I would buy a LN plane over woodriver (and did many times) - no plastic or aluminum involved.

Baldor grinder, same (though I'd hesitate at the prices for baldor as they've gone up enormous amounts in the last two years)

That's just tools, and not stuff like appliances. (I will buy a vitamix over a foreign blender, even though the vitamix stings the wallet a little - it is demonstrably better than a foreign version and has a track record to prove it).

Kevin Bourque
12-11-2014, 2:36 PM
How many woodworkers are there in the world? Fewer and fewer is the answer.

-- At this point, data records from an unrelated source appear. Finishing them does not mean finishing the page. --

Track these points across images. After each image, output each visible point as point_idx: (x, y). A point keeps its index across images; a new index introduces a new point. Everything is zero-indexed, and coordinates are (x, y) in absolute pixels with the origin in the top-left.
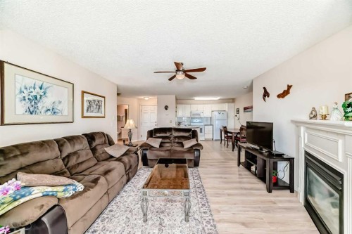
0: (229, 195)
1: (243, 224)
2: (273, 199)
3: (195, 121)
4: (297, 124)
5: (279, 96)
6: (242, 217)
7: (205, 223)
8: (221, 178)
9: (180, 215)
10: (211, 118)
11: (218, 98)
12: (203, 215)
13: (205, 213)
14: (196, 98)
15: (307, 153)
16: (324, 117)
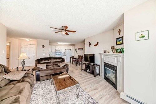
0: (85, 82)
1: (95, 90)
2: (97, 79)
3: (57, 54)
4: (101, 54)
5: (95, 45)
6: (93, 88)
7: (85, 95)
8: (79, 77)
9: (74, 97)
10: (65, 52)
11: (68, 44)
12: (82, 93)
13: (82, 92)
14: (59, 43)
15: (104, 63)
16: (108, 52)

They are selling to a very small market and therefore have to charge high prices to make a profit. That said, I wouldn't pay more than $10 for it. I've got other tools that do pretty much the same job.

Judson Green
12-11-2014, 3:03 PM
How many woodworkers are there in the world? Fewer and fewer is the answer.

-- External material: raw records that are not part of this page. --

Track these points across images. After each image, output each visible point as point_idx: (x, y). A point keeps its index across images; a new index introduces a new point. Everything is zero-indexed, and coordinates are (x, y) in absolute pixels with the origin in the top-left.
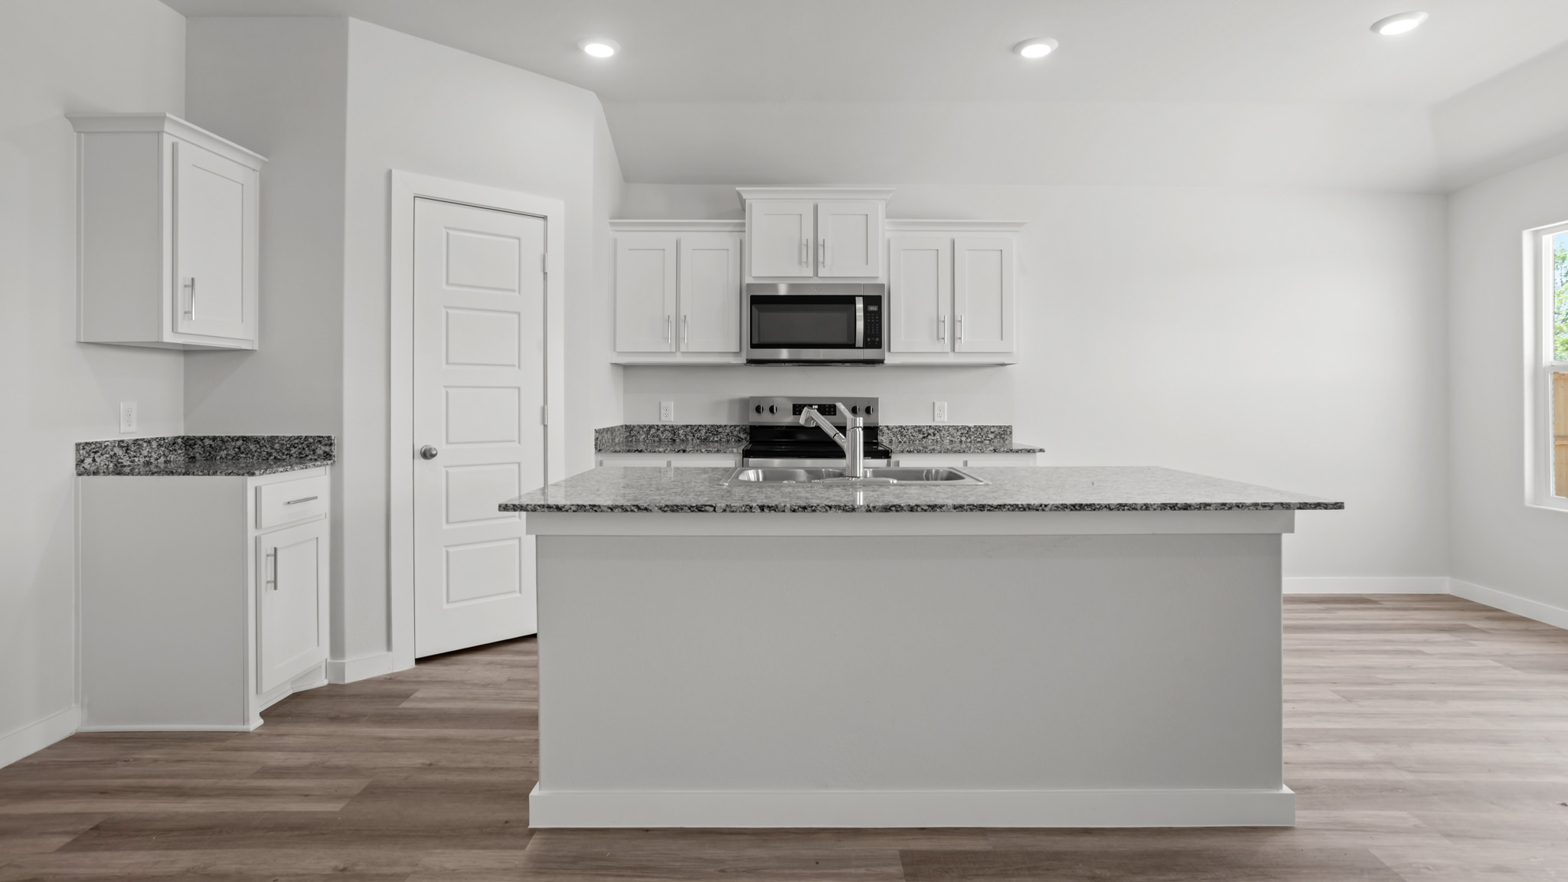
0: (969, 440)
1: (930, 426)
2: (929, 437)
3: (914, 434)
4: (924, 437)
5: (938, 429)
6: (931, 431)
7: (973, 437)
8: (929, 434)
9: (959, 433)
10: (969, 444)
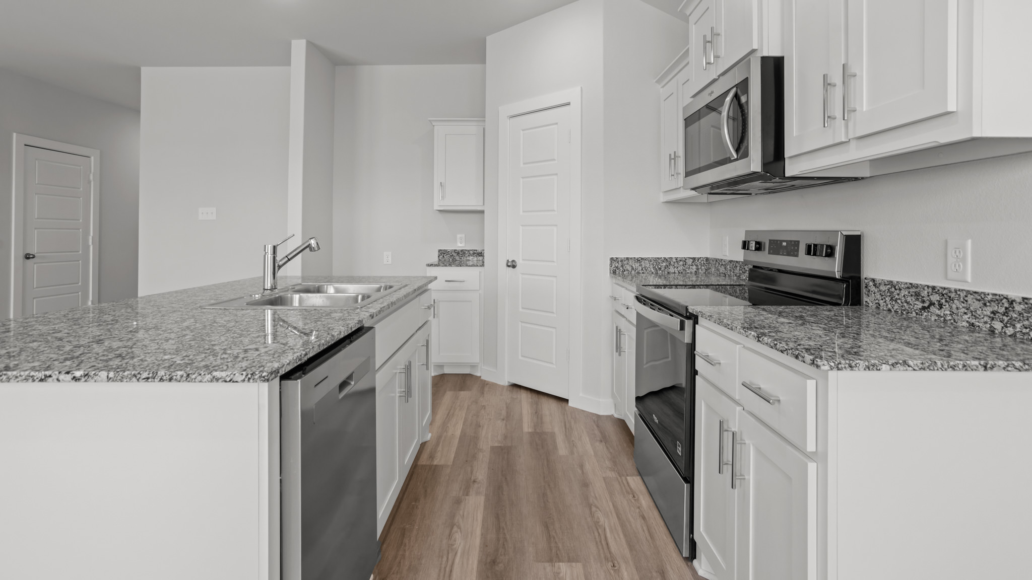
0: (1010, 331)
1: (934, 288)
2: (932, 309)
3: (909, 299)
4: (924, 308)
5: (947, 295)
6: (935, 298)
7: (1018, 326)
8: (932, 304)
9: (988, 311)
10: (1009, 341)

I'd say there is more than there ever has been and growing. Woodworkers that make a living of it is however on the decline.

Malcolm Schweizer
12-11-2014, 3:46 PM
Another Woodpecker's price thread, which deserves my Woodpeckers price response: I think they are very wise with their business model- don't make it until it is already sold. With this business model, you can take a greater risk with the price, i.e. price it as high as you think you could get, and if you don't get any bites, either don't run it, or lower the price and try again. The same model goes for Bridge City, although they more push the collectability as an added value, and I feel Woodpecker's sticks more to the "you really need this" selling method.

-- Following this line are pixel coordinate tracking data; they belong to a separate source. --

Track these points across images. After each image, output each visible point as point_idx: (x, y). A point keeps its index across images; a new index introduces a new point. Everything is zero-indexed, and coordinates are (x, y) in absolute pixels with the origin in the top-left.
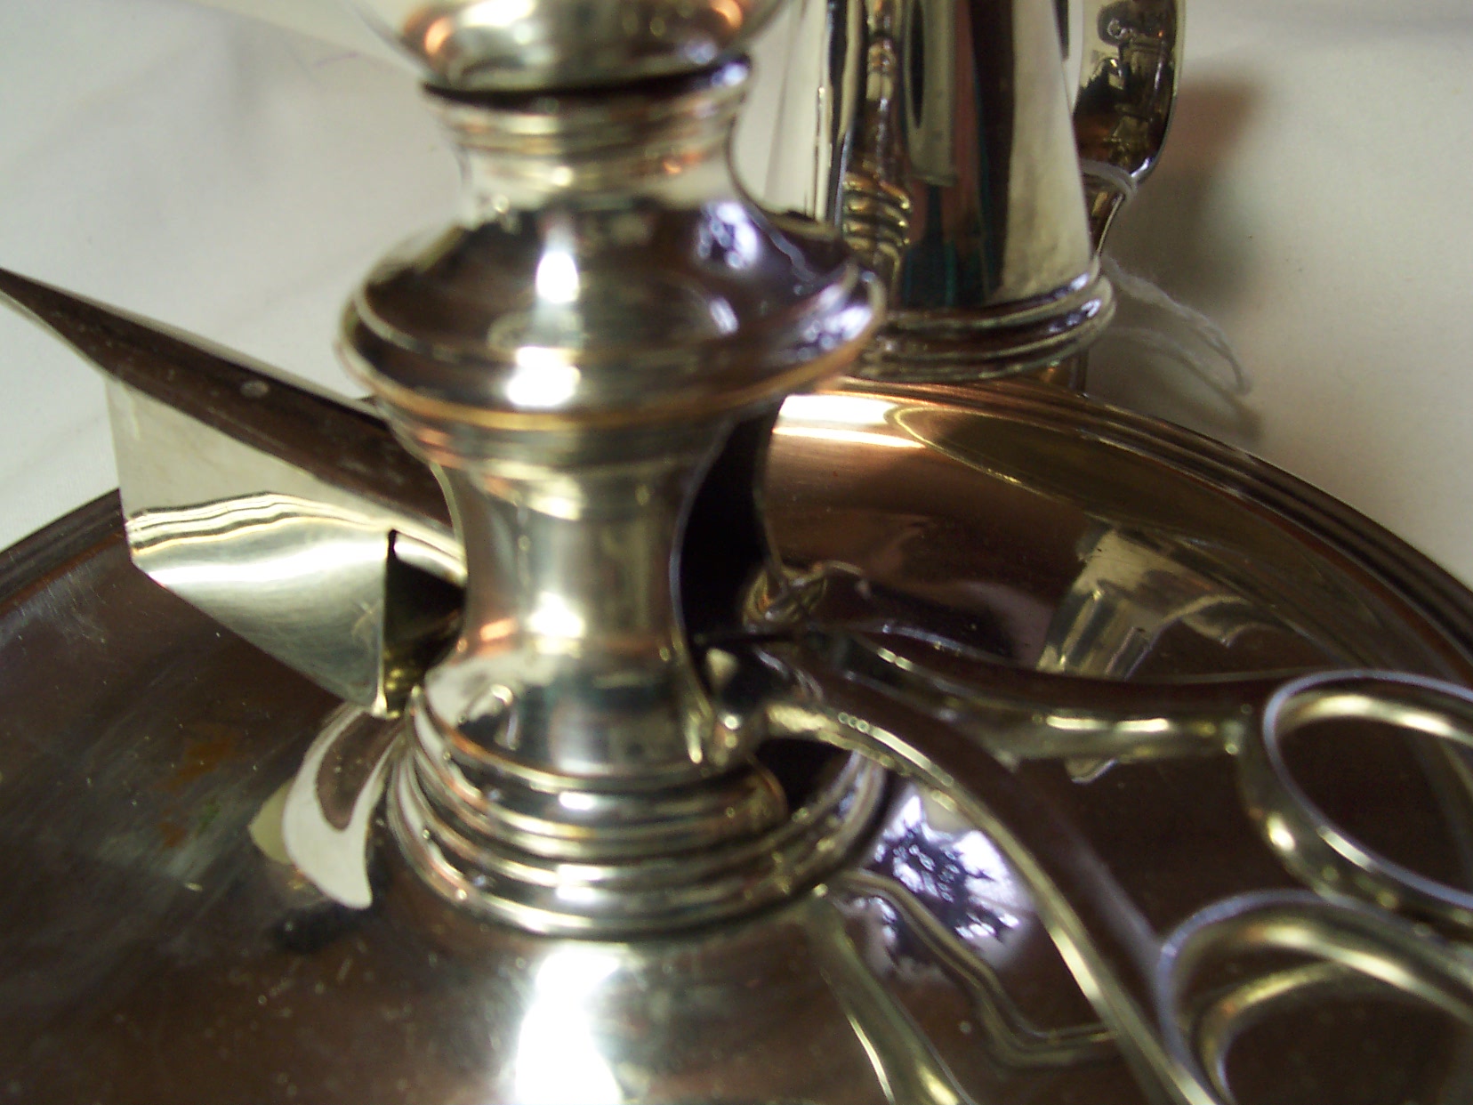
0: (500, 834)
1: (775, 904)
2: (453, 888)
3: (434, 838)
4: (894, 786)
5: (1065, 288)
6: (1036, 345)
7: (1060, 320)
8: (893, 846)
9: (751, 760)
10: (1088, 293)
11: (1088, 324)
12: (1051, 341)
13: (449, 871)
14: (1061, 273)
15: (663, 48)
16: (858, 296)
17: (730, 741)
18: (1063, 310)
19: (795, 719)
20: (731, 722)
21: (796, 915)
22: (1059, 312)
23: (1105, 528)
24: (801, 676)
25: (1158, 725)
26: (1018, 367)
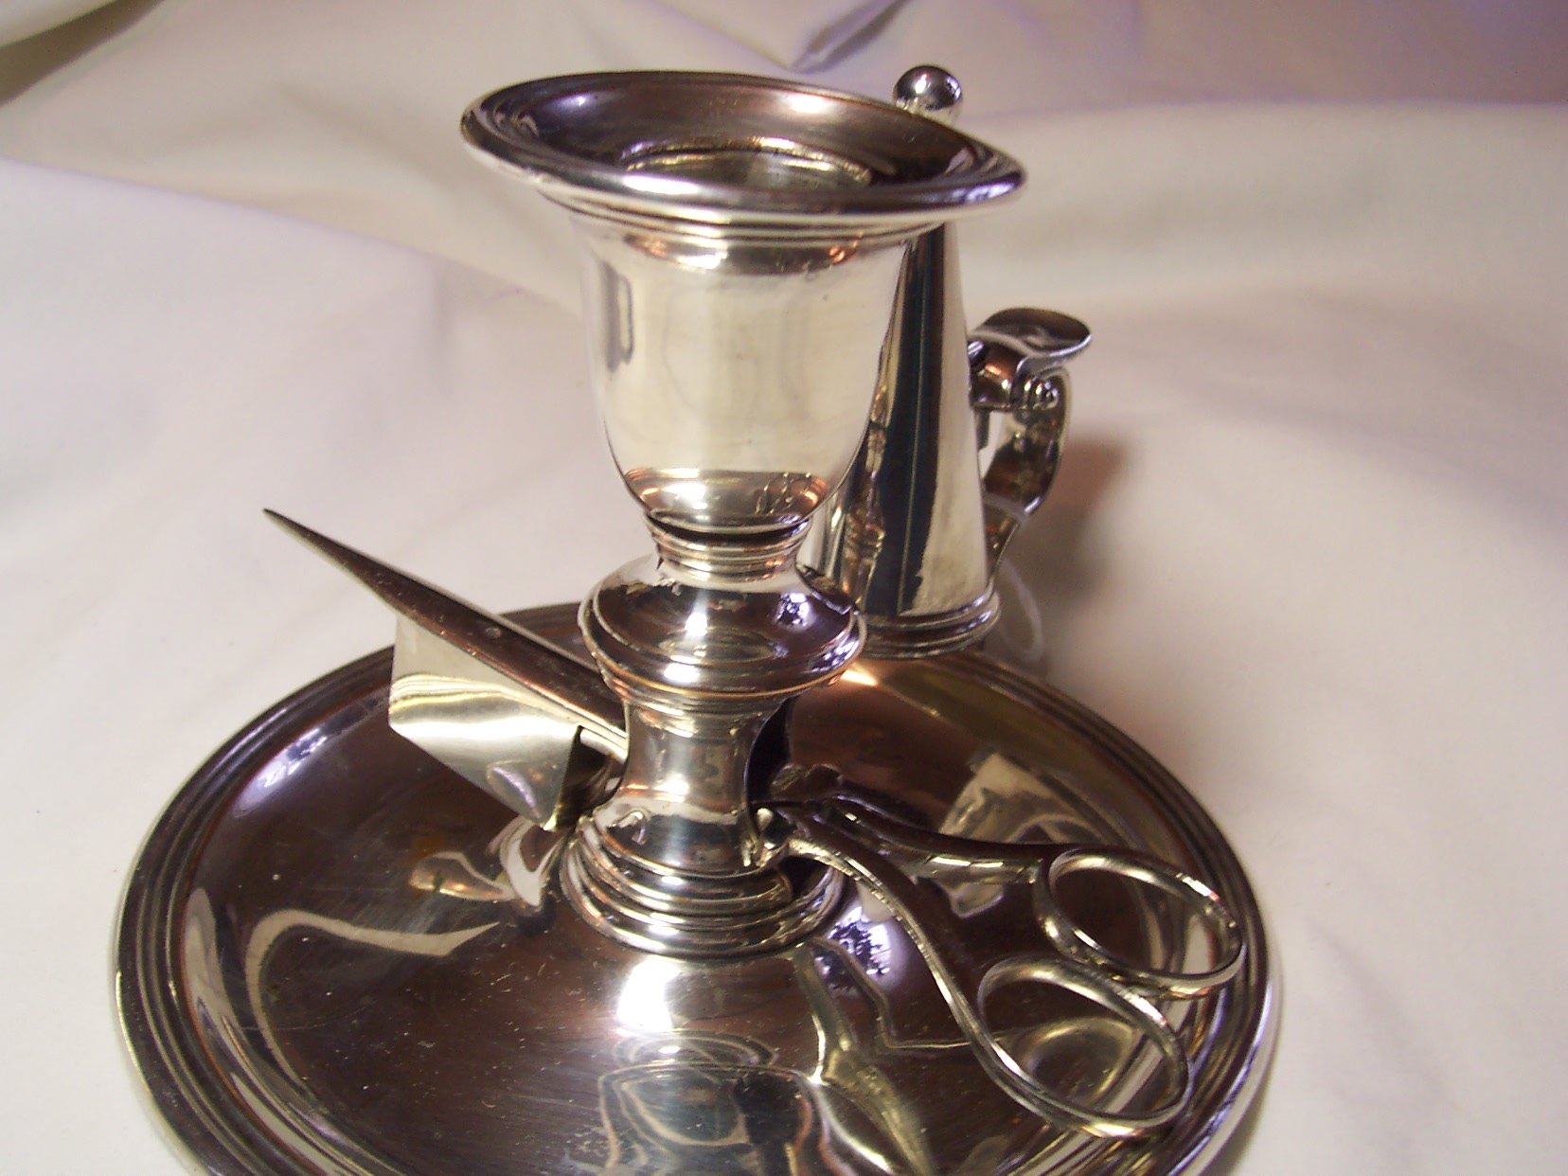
0: (627, 893)
1: (776, 948)
2: (596, 920)
3: (587, 891)
4: (848, 893)
5: (969, 605)
6: (948, 640)
7: (966, 625)
8: (842, 931)
9: (776, 868)
10: (983, 607)
11: (980, 628)
12: (957, 638)
13: (593, 911)
14: (968, 596)
15: (771, 520)
16: (854, 634)
17: (767, 857)
18: (966, 620)
19: (802, 847)
20: (769, 845)
21: (789, 956)
22: (964, 620)
23: (991, 751)
24: (799, 825)
25: (998, 865)
26: (936, 652)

That said, I'm one of those that are not buying. As someone mentioned, LV has a nice one for half the price. When a competitor offers a lower price, then you either have to lower yours or add value. Lowering your price means you are now in a price war. Nobody ever wins a price war, but if anyone loses, it's the one who started the war. So that leads us to added value. Woodpeckers' is precision machined and red anodized. It has two adjusting knobs instead of one. Lee Valley's has a thicker end for registering marks, a vernier scale, and is made of chromed steel. Woodpecker's has the ability to move the ruler stop so the ruler is vertical. (I don't really see the point, but it's added value from a selling perspective.) In the end, the customer decides if all that is worth paying double for Woodpecker's version.

In this case, I chose not to pay double, but in the case of their precision triangles and T-squares, I would pay a bit extra for those. I do not find very many precision triangles. I find a lot of cast ones and plastic ones, but not many that I feel I could call precision. I also find tons of T-squares, but Woodpecker's is very well made, and their reputation for accuracy would make me trust buying from them. T-Squares are something I use a lot, and it is very critical that they are dead-on perfect, as I typically use them to draw the prime registration marks upon which I measure all other marks. (In boatbuilding, the CL, the Waterline, and the Sheer line, as well as any other lofting lines when lofting plans to full scale) As for the aluminum versus steel thing- meh, these are not big tools, so I really think aluminum is just fine.

Kent A Bathurst
12-11-2014, 3:58 PM
Nada. Zip. Zilch.

One of my top-five-all-time tools is my Starret 4" double square.

Rich Engelhardt
12-12-2014, 6:53 AM
Work on the One Time Tool doesn't start until all other work has been finished. The production is done, in what otherwise would have been "down time".
The OTT allows the workers to stay employed rather than sent home early w/no pay or laid off.

Nice concept that more companies should use.

As for me? The OTT is priced out of my range.
I gladly paid the price for the other Woodpeckers items I bought though since I feel they are a step above anything else.